Sunday, February 28, 2016

LIC – By the government for the Government

It’s not a crime to save government from a crisis or embarrassment. LIC did exactly the same for a very lengthy period. The question to be asked here is, whether it’s right to use LIC to escape from every embarrassment of otherwise failed disinvestment drives.

Look at the data; over 60% of last NTPC stake sale was subscribed by LIC. After this LIC’s stake in NTPC was increased by 3.9% to 12.98%. Same thing happened with previous stake sales as well - IDBI, IOC etc. List is long. 

LIC holds 21.22% share in Corporation Bank, 16.8% in MTNL, 14.36 in UCO Bank, 14.31% in BHEL, 14.13% in Shipping Corporation; 13.75% in Canara Bank so on and so forth.
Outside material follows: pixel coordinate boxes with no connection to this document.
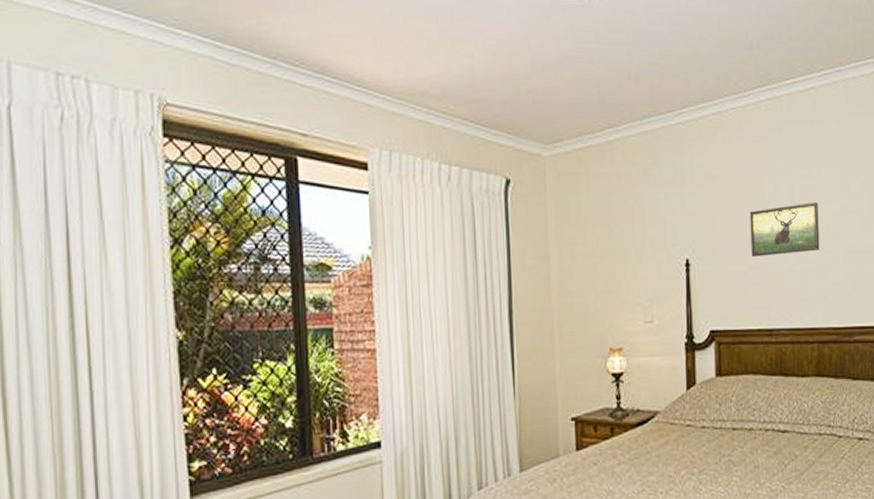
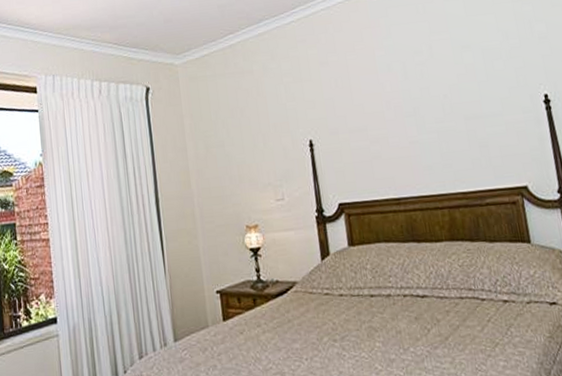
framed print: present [749,202,820,257] -> none [365,76,440,132]

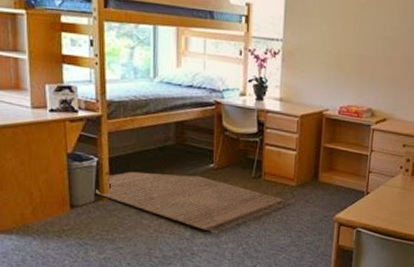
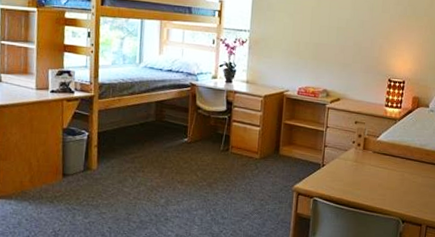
rug: present [93,171,292,233] -> none [83,144,256,201]

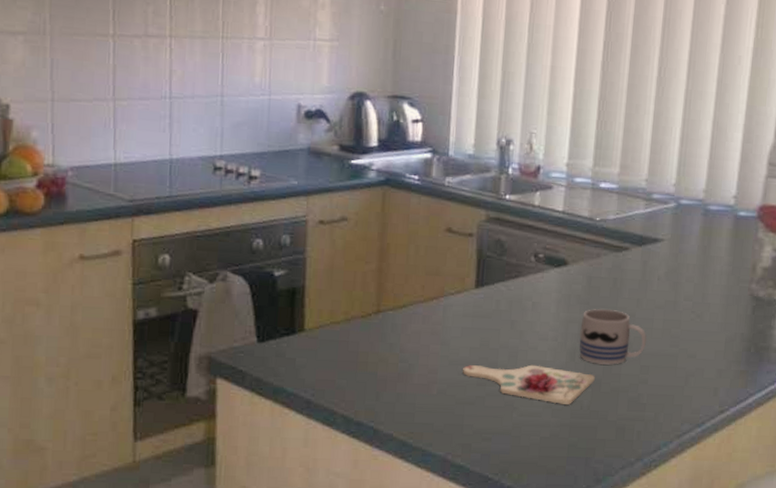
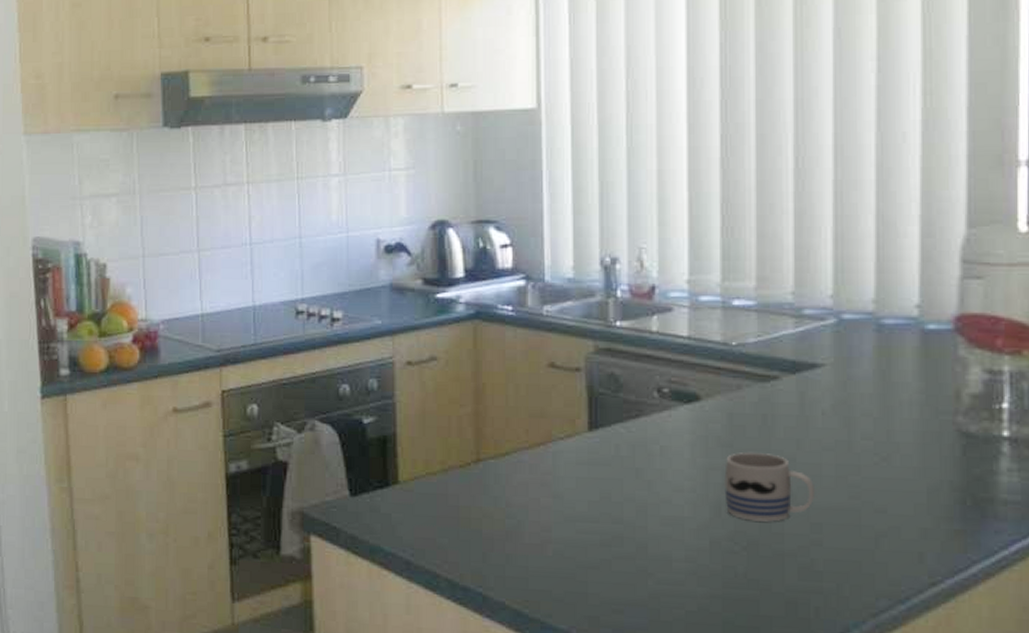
cutting board: present [463,364,595,404] -> none [582,521,750,571]

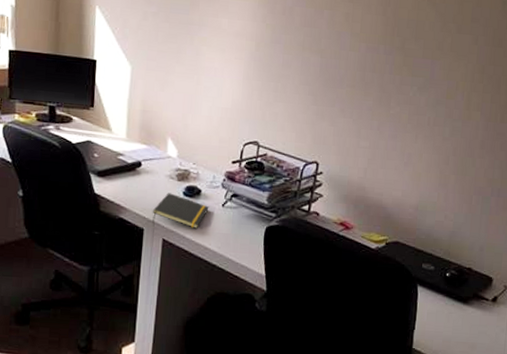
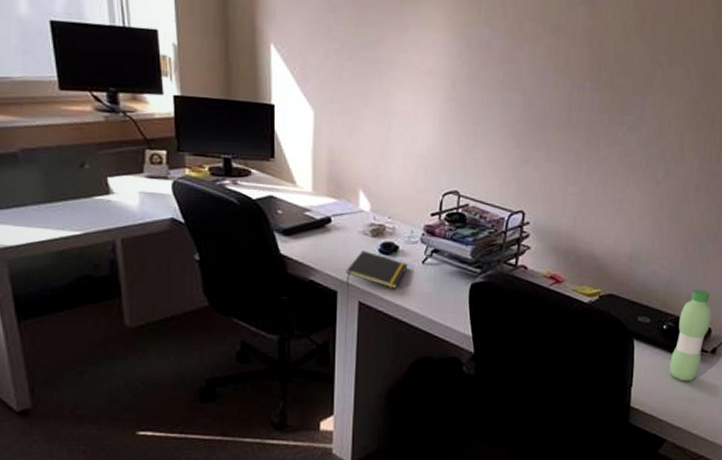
water bottle: none [451,240,494,327] -> present [669,289,712,381]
Is this disinvestment? Government is selling shares of PSUs and another arm (read LIC) is buying most of it. How long we can live in this false perception that disinvestment is a success? This has to be changed.

This year, LIC invested 53,000 crore rupees for equity purchases compared to last year’s 39,000 crore. In 2014–15 LIC booked an all-time high profit of 24,000 Crore. I really don’t know what is happening here. If equity purchases of PSUs are so profitable then why others are not doing it in such a great scale. Can anyone enlighten me?